Son mecánicos. Desarman electrodomésticos, balines, relojes, radios, grabadoras, celulares y hasta arreglan los medidores de tensión de los abuelos.

Son periodistas. Producen noticias a cada instante. Son un peligro cuando están callados. Es necesario buscarlos y tranquilizarse porque están leyendo o durmiendo, de lo contrario, estarían arrancando la mata de la abuela, cortando el oxígeno del abuelo o tapando el lavamanos.

Son unas bestias. No calculan velocidades, pesos, controles de equilibrios cuando ven a sus padres y se les abalanzan para saludarlos o simplemente para darles un abrazo. Producen hernias y ni se inmutan.

Llevan siempre la contraria. Cuando los padres se ríen, ellos se enojan. Porque para sus progenitores les parece graciosa su última mojada de ropa, pero para ellos, fue una tragedia. Y si los padres son los que están llorando, ellos, simplemente, sueltan estruendosas carcajadas.

Son ateos. No quieren saber nada de Dios ni de los misterios de la vida, pero cuando van para un examen, los van a internar en una clínica o se van para el cuartel, piden que recen por ellos.
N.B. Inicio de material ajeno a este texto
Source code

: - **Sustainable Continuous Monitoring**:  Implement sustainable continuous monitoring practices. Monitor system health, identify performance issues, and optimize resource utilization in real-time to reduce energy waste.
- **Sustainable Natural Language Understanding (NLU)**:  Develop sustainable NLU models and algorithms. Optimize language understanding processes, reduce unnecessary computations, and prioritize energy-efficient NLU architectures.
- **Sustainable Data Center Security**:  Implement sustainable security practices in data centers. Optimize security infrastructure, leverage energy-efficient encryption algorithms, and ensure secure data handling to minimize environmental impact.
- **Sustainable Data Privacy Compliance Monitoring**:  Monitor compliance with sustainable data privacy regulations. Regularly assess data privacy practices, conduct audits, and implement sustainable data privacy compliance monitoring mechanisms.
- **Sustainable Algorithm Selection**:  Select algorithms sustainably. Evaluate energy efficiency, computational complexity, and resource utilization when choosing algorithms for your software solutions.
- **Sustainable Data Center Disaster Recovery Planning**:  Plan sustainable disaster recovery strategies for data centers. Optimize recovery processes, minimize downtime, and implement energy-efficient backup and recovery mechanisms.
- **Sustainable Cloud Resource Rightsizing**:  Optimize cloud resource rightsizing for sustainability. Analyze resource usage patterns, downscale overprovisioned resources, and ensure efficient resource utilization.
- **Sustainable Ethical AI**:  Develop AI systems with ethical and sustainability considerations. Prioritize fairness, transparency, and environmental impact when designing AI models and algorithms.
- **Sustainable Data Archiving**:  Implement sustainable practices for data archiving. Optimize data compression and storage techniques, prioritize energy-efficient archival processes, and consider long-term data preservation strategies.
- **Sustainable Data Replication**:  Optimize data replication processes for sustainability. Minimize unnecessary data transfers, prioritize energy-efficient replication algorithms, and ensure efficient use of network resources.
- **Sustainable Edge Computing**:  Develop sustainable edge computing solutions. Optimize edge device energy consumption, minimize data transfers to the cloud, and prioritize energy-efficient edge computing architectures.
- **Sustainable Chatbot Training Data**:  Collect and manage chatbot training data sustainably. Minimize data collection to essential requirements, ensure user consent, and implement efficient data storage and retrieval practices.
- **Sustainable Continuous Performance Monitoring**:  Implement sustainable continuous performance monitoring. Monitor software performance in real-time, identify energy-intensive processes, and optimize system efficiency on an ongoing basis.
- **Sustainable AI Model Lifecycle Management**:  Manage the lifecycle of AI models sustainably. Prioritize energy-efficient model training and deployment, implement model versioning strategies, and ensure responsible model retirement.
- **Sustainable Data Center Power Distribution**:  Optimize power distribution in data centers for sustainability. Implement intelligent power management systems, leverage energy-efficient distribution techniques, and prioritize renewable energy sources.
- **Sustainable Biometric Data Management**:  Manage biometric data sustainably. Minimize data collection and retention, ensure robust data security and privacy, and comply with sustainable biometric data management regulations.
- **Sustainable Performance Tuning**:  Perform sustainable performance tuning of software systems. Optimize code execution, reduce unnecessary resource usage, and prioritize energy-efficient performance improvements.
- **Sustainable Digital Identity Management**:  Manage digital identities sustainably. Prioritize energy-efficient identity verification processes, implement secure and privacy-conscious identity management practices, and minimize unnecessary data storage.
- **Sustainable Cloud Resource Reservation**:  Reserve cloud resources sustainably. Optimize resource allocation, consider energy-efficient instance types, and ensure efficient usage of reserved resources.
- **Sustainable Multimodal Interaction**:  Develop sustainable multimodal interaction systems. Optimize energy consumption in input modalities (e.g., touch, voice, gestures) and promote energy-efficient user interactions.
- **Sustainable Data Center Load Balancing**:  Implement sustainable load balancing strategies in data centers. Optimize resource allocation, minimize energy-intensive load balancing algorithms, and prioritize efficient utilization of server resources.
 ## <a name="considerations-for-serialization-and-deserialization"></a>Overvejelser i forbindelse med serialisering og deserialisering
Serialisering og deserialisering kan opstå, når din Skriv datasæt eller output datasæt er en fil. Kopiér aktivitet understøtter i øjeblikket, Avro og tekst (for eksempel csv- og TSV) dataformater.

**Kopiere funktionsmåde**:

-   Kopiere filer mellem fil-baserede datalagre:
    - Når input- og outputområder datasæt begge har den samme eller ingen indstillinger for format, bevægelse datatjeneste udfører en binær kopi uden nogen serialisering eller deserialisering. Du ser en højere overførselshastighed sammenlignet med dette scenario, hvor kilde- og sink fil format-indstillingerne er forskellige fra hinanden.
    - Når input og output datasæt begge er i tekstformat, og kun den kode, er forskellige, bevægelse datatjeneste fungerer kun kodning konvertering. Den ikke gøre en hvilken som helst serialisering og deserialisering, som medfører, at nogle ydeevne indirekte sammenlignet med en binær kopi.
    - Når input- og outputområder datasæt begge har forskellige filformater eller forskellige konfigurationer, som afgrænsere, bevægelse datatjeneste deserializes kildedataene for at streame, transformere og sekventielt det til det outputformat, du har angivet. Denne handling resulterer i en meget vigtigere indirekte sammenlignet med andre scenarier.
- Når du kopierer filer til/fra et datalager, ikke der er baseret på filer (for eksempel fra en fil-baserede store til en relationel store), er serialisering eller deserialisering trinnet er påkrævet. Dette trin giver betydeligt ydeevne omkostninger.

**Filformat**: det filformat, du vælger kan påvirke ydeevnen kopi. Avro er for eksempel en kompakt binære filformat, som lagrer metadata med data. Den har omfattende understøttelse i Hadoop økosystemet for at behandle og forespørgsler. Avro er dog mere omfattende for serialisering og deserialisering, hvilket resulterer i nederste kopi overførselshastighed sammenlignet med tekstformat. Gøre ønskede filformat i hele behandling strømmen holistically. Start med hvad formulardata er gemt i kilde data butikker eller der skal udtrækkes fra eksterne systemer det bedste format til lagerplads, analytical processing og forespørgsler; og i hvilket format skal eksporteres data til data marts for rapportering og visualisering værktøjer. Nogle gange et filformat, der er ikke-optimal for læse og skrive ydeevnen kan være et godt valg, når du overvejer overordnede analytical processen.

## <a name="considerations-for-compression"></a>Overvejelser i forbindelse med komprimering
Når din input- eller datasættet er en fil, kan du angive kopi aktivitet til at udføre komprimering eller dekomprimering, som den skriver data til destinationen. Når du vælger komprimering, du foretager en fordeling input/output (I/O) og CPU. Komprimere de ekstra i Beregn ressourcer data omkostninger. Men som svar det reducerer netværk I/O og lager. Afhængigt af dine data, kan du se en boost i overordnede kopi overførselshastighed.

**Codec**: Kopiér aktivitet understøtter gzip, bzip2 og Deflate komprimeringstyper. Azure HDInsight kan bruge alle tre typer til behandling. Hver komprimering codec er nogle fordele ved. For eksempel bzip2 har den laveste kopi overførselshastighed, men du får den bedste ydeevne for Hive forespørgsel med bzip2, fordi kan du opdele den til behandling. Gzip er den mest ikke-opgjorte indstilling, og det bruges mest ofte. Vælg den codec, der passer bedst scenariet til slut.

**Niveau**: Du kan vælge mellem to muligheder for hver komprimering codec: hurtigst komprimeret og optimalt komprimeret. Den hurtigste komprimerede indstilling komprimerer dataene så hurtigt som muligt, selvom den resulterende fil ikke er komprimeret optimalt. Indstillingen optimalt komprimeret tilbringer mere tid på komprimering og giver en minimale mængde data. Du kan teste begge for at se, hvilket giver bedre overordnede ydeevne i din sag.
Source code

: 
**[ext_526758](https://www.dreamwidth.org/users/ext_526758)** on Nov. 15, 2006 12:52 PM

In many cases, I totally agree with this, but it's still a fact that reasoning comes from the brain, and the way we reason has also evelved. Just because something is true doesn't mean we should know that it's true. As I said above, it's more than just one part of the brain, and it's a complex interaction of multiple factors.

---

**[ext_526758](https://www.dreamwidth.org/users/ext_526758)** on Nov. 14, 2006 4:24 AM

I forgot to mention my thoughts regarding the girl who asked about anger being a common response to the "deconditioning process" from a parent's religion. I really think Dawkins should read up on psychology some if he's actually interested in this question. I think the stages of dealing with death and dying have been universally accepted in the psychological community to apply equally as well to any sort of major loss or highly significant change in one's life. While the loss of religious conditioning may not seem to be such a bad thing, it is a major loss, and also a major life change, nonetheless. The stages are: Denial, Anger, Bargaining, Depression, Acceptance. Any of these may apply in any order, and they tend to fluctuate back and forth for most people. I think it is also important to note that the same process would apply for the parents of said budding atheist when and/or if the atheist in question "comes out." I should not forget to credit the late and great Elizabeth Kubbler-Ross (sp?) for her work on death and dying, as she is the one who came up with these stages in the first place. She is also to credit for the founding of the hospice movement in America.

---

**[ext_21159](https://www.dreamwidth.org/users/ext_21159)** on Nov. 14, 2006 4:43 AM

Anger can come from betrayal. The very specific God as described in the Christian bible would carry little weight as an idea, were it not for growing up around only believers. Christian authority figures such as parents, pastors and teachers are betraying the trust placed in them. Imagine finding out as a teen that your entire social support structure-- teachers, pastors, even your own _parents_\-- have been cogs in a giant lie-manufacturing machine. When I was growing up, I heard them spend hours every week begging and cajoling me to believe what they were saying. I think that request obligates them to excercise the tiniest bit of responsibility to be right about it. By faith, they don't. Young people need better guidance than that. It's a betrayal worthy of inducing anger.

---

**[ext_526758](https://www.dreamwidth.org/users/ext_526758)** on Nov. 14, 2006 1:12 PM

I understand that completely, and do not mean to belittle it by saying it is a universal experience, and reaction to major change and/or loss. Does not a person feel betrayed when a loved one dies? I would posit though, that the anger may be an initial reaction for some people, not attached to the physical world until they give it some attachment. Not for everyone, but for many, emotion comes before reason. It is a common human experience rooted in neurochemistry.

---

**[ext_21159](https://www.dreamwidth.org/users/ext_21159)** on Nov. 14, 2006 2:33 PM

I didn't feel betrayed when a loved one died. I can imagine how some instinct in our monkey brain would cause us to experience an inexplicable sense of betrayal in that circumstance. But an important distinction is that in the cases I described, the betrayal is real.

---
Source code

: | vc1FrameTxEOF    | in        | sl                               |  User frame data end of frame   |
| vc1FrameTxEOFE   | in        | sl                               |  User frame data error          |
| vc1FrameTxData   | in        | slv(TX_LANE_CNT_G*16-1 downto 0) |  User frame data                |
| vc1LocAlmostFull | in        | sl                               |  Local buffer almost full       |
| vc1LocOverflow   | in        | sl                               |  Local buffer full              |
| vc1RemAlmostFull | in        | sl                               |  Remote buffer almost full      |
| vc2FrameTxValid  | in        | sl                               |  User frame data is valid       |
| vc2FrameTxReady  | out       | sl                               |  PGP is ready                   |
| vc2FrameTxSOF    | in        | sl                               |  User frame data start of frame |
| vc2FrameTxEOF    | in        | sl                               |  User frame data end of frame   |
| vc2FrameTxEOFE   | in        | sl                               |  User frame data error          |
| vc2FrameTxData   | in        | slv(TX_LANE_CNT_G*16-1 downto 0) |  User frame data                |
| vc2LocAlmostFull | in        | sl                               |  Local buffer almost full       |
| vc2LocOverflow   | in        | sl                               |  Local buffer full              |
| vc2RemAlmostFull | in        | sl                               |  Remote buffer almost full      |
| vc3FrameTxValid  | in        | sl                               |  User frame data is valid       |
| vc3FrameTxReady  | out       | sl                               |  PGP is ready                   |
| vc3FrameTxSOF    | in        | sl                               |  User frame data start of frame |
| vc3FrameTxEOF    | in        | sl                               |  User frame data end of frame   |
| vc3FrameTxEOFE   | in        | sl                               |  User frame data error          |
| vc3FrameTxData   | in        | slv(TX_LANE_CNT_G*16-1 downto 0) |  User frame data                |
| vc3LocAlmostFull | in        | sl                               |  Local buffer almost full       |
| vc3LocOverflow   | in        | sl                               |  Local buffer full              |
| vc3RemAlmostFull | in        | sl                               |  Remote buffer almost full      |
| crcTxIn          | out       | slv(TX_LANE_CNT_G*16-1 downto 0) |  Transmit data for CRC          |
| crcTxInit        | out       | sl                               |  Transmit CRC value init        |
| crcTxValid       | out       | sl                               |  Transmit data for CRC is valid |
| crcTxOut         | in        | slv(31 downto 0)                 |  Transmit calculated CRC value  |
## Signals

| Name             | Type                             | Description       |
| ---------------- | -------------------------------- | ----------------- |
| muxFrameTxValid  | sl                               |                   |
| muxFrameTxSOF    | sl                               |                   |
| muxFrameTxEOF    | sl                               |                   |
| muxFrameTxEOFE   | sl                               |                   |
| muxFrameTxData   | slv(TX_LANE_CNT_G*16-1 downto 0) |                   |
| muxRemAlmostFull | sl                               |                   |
A veces salen avispados y se vuelven políticos. El corazón de padre palpita cada vez que anuncian los titulares de los noticieros y se piensa que en algo grave pueden estar metidos.

Las madres que más sufren son las que tienen hijos como árbitros y se llevan toda clase de ludibrios cuando pitan de manera mañosa una final de fútbol.

De todas formas, los hijos son necesarios y cuando se cumple la meta del billón de abrazos y besos con ellos, se puede descansar en paz.